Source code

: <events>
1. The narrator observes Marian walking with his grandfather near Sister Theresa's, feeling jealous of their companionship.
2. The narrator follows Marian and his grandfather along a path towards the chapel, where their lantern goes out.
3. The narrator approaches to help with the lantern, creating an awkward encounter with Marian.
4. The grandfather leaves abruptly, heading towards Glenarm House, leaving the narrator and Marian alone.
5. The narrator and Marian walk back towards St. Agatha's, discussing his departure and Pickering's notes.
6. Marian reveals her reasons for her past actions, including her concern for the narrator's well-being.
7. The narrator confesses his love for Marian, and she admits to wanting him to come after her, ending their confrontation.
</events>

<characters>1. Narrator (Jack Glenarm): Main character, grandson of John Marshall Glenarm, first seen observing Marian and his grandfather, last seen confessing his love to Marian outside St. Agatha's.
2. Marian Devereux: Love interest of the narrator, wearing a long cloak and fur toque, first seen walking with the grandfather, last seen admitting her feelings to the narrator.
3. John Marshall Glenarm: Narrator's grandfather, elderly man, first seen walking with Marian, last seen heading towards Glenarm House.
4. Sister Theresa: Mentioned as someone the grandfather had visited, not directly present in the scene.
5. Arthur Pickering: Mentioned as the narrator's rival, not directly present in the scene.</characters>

☆ ☆ ☆ ☆ ☆

* **Exercise details**:
Give back all of the lines above, word for word.

* **Output for this exercise**:
Source code

: <events>
1. The narrator observes Marian walking with his grandfather near Sister Theresa's, feeling jealous of their companionship.
2. The narrator follows Marian and his grandfather along a path towards the chapel, where their lantern goes out.
3. The narrator approaches to help with the lantern, creating an awkward encounter with Marian.
4. The grandfather leaves abruptly, heading towards Glenarm House, leaving the narrator and Marian alone.
5. The narrator and Marian walk back towards St. Agatha's, discussing his departure and Pickering's notes.
6. Marian reveals her reasons for her past actions, including her concern for the narrator's well-being.
7. The narrator confesses his love for Marian, and she admits to wanting him to come after her, ending their confrontation.
</events>

<characters>1. Narrator (Jack Glenarm): Main character, grandson of John Marshall Glenarm, first seen observing Marian and his grandfather, last seen confessing his love to Marian outside St. Agatha's.
2. Marian Devereux: Love interest of the narrator, wearing a long cloak and fur toque, first seen walking with the grandfather, last seen admitting her feelings to the narrator.
3. John Marshall Glenarm: Narrator's grandfather, elderly man, first seen walking with Marian, last seen heading towards Glenarm House.
4. Sister Theresa: Mentioned as someone the grandfather had visited, not directly present in the scene.
5. Arthur Pickering: Mentioned as the narrator's rival, not directly present in the scene.</characters>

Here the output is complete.